═════ Dataset records ═════

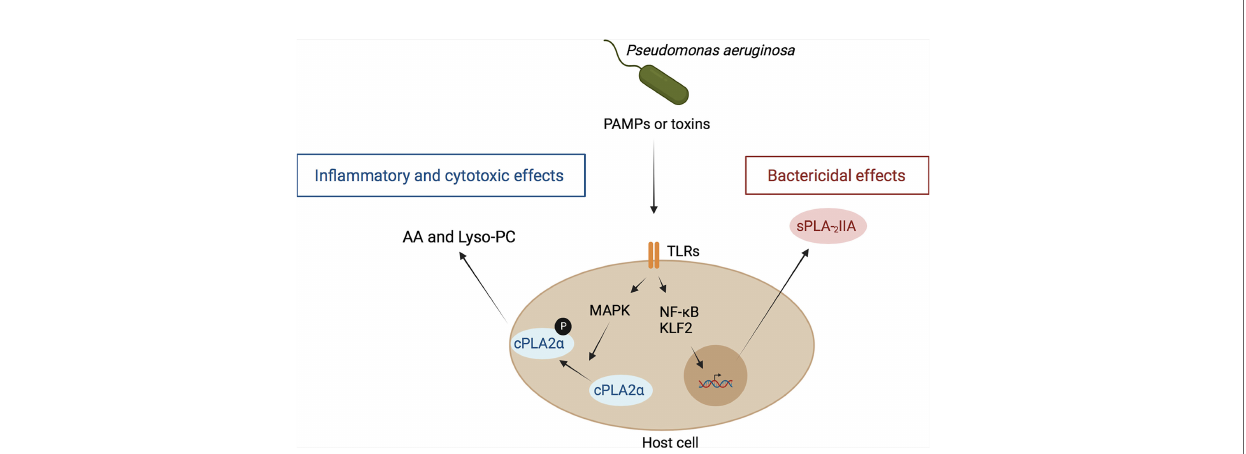
FIGURE 1 | Role of host PLA fl ammation and antibacterial defense during P. aeruginosa infection. P. aeruginosa interacts with host cells through the binding of 2 in in PAMPs of this bacterium, mainly LPS and fl agellin to the host receptors TLR4 and TLR5, respectively, leading to NF-kB activation. In parallel, toxins, including ExoS, are also injected by this bacterium into host cells, leading to activation of the transcription factor KLF-2. Both processes result ultimately in the induction and secretion of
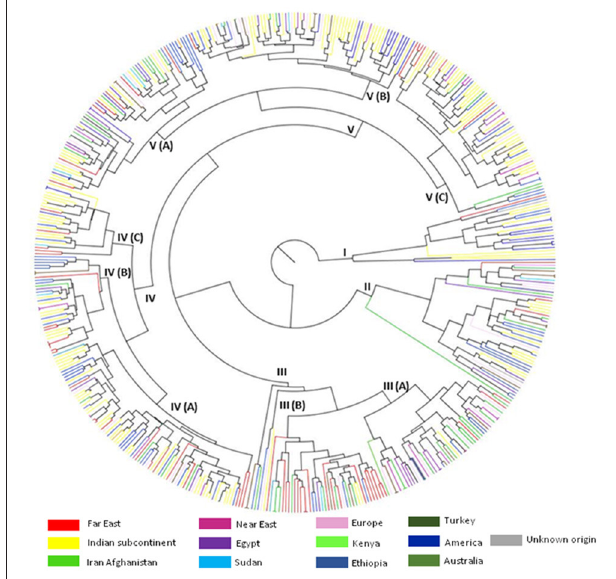
FIGURE 1 | UPGMA cluster analysis illustrating the genetic relationships between 531 safflower accessions based on 12 morphological traits. Five clusters (I–V) with internal sub-groupings are shown. Color codes correspond to region of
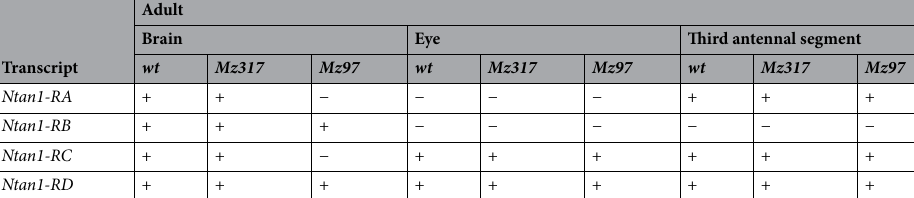
Table 3. Summary of the results obtained in the gene expression analysis by RT-PCR of the Ntan1 transcripts in different adult organs in different genotypes. The genotypes tested are: Canton-S (wt), Mz317-Gal4 (Mz317) and Mz97-Gal4,UAS-Stinger (Mz97). Negative symbol (−) indicates total absence of gene expression and positive symbol (+) indicates gene expression of the Ntan1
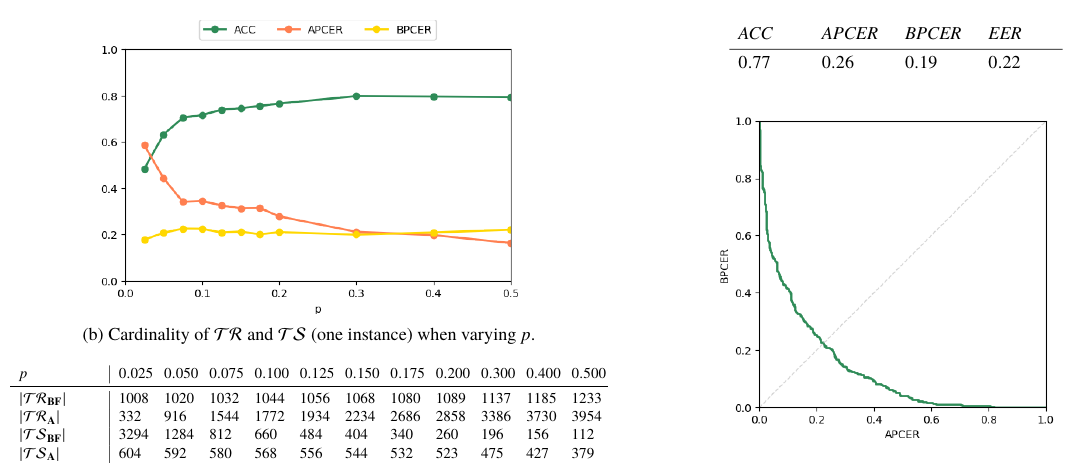
Figure 7. Results for the FERET -only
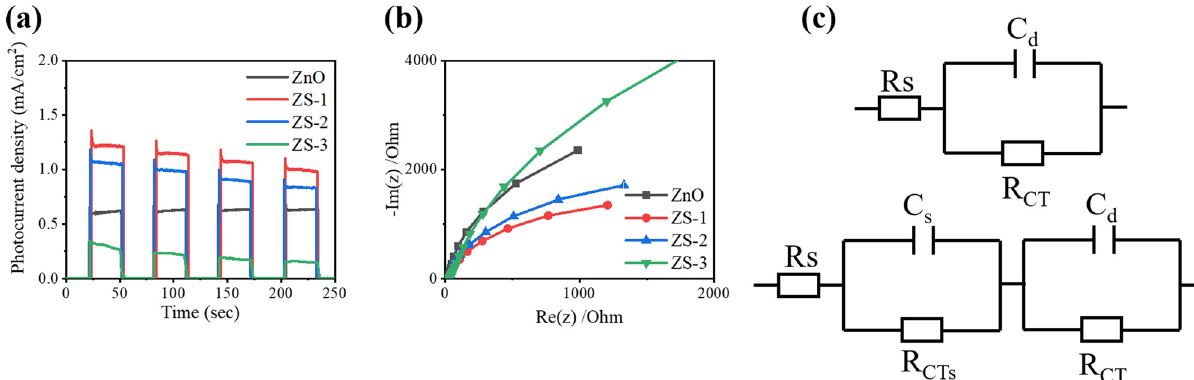
Figure 8: ( a ) Chronoamperometric I – t curves collected at 0.5 V vs Ag/AgCl for various products under chopping irradiation. ( b ) Nyquist plots of various products under irradiation. ( c ) The possible equivalent circuits employed to fi t the Nyquist plots of various products. The upper one is for the ZnO template, and the lower one is for the ZnO – ZnS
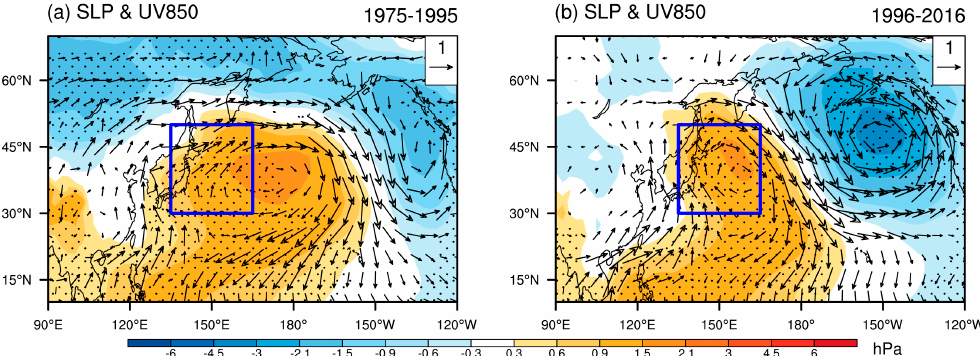
Figure 5. ( a ) The wintertime SLP (shading) and 850 hPa winds (vectors) regressed on the AL-independent Niño-3 index over the East Asia–North Pacific region during 1975–1995. ( b ) As in ( a ), but for 1996–2016. Dots indicate the 90% confidence level based on a two-tailed Student’s t -test. Vectors exceeding 0.1 m/s are shown. The blue boxes in ( a , b ) indicate the region to define the KACI index.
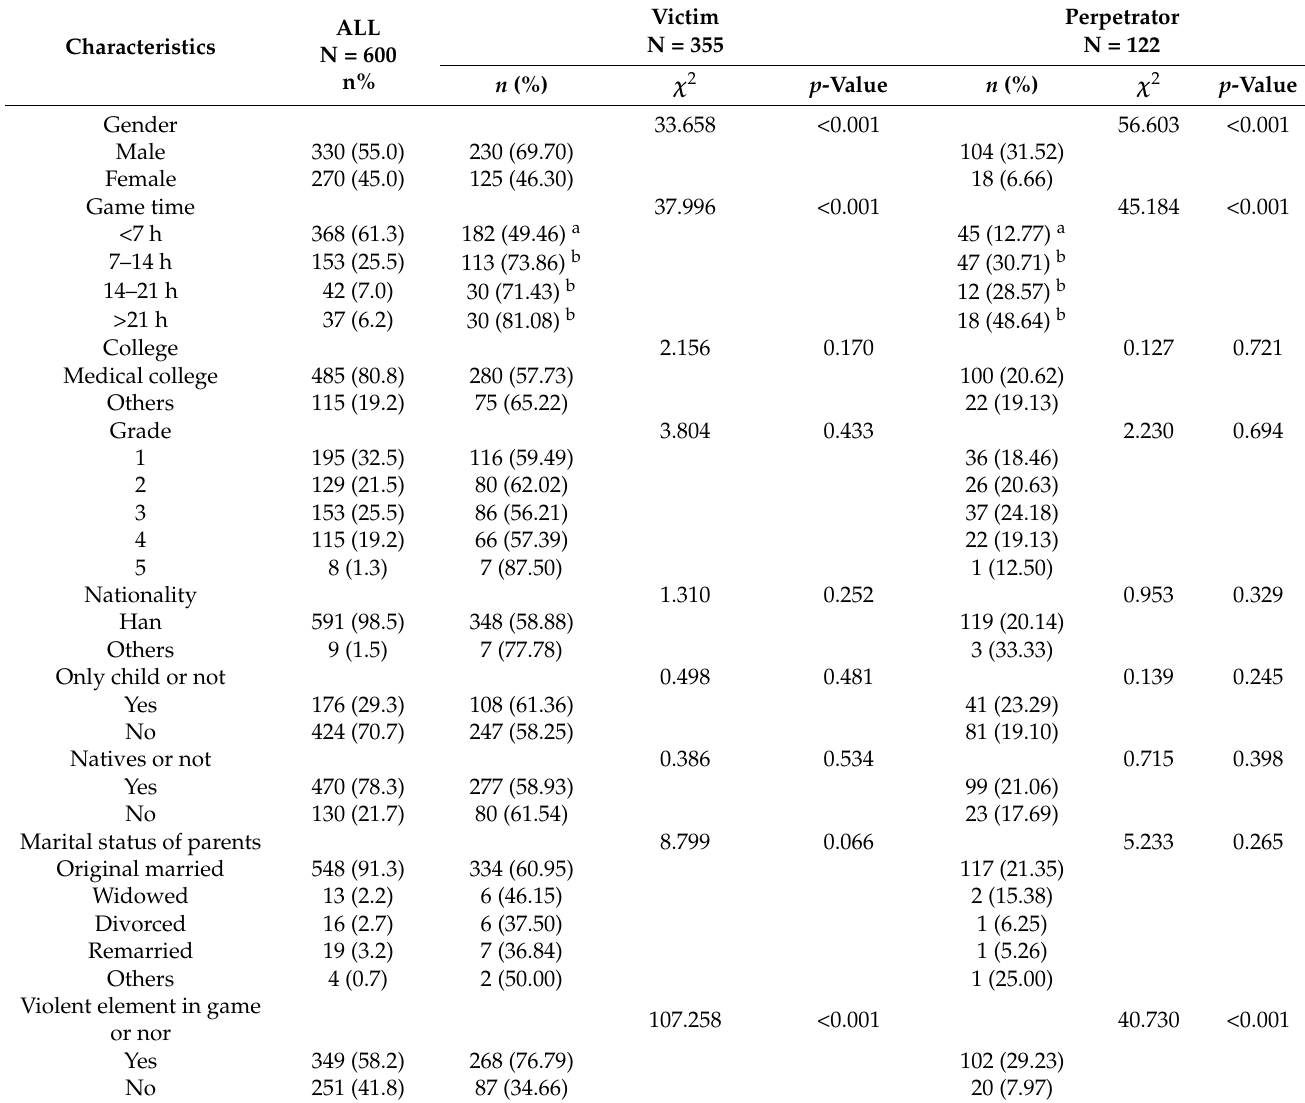
Table 3. Univariate analysis of cyberbullying in online games among college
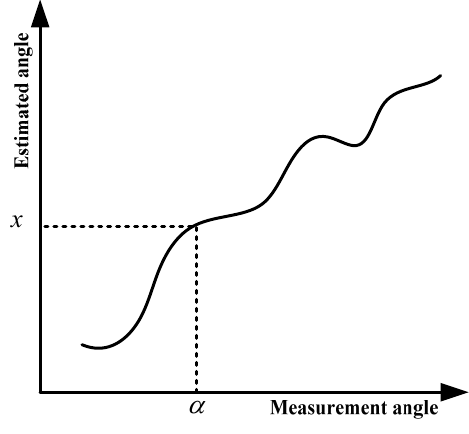
Figure 12. Relationship between the measurement angle and estimated angle.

═════

# [Work item]
In your copy, leave out the pictures and reproduce the material above exactly.

# [Result of this exercise]
FIGURE 1 | Role of host PLA fl ammation and antibacterial defense during P. aeruginosa infection. P. aeruginosa interacts with host cells through the binding of 2 in in PAMPs of this bacterium, mainly LPS and fl agellin to the host receptors TLR4 and TLR5, respectively, leading to NF-kB activation. In parallel, toxins, including ExoS, are also injected by this bacterium into host cells, leading to activation of the transcription factor KLF-2. Both processes result ultimately in the induction and secretion of
FIGURE 1 | UPGMA cluster analysis illustrating the genetic relationships between 531 safflower accessions based on 12 morphological traits. Five clusters (I–V) with internal sub-groupings are shown. Color codes correspond to region of
Table 3. Summary of the results obtained in the gene expression analysis by RT-PCR of the Ntan1 transcripts in different adult organs in different genotypes. The genotypes tested are: Canton-S (wt), Mz317-Gal4 (Mz317) and Mz97-Gal4,UAS-Stinger (Mz97). Negative symbol (−) indicates total absence of gene expression and positive symbol (+) indicates gene expression of the Ntan1
Figure 7. Results for the FERET -only
Figure 8: ( a ) Chronoamperometric I – t curves collected at 0.5 V vs Ag/AgCl for various products under chopping irradiation. ( b ) Nyquist plots of various products under irradiation. ( c ) The possible equivalent circuits employed to fi t the Nyquist plots of various products. The upper one is for the ZnO template, and the lower one is for the ZnO – ZnS
Figure 5. ( a ) The wintertime SLP (shading) and 850 hPa winds (vectors) regressed on the AL-independent Niño-3 index over the East Asia–North Pacific region during 1975–1995. ( b ) As in ( a ), but for 1996–2016. Dots indicate the 90% confidence level based on a two-tailed Student’s t -test. Vectors exceeding 0.1 m/s are shown. The blue boxes in ( a , b ) indicate the region to define the KACI index.
Table 3. Univariate analysis of cyberbullying in online games among college
Figure 12. Relationship between the measurement angle and estimated angle.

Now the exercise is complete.